**TASK**
After counting the lines below that contain "бизнес", reply with that number alone.

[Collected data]
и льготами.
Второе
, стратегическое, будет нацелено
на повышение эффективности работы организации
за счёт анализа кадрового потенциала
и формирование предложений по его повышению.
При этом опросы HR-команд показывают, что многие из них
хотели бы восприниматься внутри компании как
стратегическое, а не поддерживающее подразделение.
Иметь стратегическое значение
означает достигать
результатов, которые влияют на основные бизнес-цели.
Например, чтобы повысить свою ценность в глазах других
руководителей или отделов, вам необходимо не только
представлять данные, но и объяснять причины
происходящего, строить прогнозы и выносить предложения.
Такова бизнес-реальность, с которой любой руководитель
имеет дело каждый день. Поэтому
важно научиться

**SOLUTION TO THE PROBLEM**
2